• **BLOQUE DE TEXTO**:
El edificio de 20 metros de altura, se convirtió en un referente de la ciudad aunque no por su belleza ni importancia, sino por su grandeza y su nulo beneficio; por lo que el clamor popular le bautizo como el «Elefante Blanco».
En 1967 durante el gobierno municipal de Víctor Correa Racho se consiguió eliminar los pisos superiores aunque se dejo en claro que era un peligro latente por su estado de abandono. Y aunque en realidad para lo único que sirvió fue para ser usado de estacionamiento; en el papel fue sede de una aseguradora, de un hotel, de un centro comercial y hasta se planteo como condominios.
Las administraciones municipales posteriores intentaron, sin éxito, encontrarle alguna utilidad a la enorme mole y es que además el predio se encontraba desde 1963 en un juicio de embargo promovido por Elizondo y cuya sentencia se emitió hasta 1975.
El 25 de julio de 1978 sucedió lo que muchos temían; una de las cornisas superiores del edificio se desplomo después de una fuerte lluvia. Falleció en el lugar el profesor Pedro Pinzón Sanchez resultando heridas otras personas.
Entonces se agilizó el proceso de expropiación durante la administración del entonces presidente municipal Federico Granja Ricalde y durante la siguiente de Gaspar Gomez Chacon; siendo gobernador Francisco Luna Kan.
Finalmente el predio pudo ser adquirido por el Gobierno del Estado a principios de la década de los ochenta y se demolió parcialmente para adaptarse como sede del Congreso del Estado. El arquitecto Orso Núñez, coautor del Conjunto Cultural de Ciudad Universitaria de la UNAM, al sur de la Ciudad de México, llevó a cabo el proyecto para la reutilización de esta estructura como recinto legislativo.

• **PREGUNTAS**:
a: Reescribe como lista breve el párrafo del texto sobre el Elefante Blanco que empieza con «En 1967 durante el gobierno municipal» y conserva sus datos principales.
b: Según el texto sobre el Elefante Blanco, ¿qué usos tuvo o se le plantearon al edificio solo en el papel? Enuméralos todos.

• **DATOS PARA ANALIZAR**:
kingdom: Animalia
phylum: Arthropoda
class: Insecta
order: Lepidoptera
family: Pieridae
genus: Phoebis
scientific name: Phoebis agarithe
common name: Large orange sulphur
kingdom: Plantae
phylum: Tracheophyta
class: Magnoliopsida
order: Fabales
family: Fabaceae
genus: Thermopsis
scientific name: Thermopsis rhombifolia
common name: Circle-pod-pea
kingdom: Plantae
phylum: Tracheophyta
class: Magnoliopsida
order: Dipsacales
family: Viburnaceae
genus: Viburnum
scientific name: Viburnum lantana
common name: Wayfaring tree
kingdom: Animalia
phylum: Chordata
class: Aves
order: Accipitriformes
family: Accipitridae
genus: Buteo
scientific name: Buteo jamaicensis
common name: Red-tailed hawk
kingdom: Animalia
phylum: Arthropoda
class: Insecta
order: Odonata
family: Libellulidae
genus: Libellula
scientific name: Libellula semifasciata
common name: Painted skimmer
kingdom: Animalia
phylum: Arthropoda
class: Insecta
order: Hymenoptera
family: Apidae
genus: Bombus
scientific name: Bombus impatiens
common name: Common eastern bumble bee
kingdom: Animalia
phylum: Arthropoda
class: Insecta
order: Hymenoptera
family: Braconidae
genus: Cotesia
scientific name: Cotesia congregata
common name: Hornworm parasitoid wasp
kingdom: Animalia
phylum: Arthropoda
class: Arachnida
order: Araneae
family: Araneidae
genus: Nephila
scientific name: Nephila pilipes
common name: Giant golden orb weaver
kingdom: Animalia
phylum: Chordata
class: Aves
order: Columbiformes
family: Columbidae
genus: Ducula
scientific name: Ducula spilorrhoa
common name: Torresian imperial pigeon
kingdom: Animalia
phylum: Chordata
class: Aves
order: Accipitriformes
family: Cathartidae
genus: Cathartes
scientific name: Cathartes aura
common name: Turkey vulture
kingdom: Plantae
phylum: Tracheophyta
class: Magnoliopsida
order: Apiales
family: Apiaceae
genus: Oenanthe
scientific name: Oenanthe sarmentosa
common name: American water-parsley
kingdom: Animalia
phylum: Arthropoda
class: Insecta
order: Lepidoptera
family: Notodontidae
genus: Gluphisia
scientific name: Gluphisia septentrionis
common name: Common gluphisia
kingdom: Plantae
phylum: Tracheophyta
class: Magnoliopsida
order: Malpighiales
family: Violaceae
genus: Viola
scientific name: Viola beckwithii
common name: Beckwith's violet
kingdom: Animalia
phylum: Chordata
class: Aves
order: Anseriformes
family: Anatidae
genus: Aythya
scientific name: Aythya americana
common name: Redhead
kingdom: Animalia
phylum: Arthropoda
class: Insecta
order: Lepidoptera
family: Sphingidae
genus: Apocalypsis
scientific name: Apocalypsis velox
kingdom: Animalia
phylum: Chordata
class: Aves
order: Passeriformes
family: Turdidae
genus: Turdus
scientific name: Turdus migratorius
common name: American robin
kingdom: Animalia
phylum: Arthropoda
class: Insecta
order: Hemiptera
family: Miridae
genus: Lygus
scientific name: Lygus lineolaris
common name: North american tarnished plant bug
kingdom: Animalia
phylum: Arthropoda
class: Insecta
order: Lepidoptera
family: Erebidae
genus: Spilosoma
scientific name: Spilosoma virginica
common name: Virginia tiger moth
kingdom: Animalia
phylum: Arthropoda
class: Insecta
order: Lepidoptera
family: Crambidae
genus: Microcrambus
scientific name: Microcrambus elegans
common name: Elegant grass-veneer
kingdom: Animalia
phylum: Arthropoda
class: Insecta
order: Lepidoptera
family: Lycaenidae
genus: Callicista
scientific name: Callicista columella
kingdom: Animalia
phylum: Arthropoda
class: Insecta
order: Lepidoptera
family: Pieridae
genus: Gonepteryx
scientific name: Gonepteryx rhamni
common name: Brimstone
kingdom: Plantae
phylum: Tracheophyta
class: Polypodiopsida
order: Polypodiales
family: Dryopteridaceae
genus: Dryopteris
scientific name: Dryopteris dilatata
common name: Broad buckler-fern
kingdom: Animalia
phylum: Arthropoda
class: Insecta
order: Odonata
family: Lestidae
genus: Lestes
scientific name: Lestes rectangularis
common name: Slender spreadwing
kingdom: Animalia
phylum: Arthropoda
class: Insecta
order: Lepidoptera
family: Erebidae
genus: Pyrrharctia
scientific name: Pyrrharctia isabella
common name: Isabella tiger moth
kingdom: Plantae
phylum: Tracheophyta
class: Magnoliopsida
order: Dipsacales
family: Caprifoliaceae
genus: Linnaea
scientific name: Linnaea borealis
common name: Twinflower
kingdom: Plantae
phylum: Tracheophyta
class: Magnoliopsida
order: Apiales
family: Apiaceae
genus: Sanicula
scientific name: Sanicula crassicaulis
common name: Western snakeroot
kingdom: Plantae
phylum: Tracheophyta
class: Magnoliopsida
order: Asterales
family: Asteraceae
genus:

• **SOLUCIONES**:
a:
- En 1967, durante el gobierno municipal de Víctor Correa Racho, se eliminaron los pisos superiores.
- Se dejó en claro que el edificio seguía siendo un peligro latente por su estado de abandono.
- En la práctica solo se usó como estacionamiento.
- En el papel fue sede de una aseguradora, de un hotel y de un centro comercial, y hasta se planteó como condominios.

b:
- Sede de una aseguradora
- Hotel
- Centro comercial
- Condominios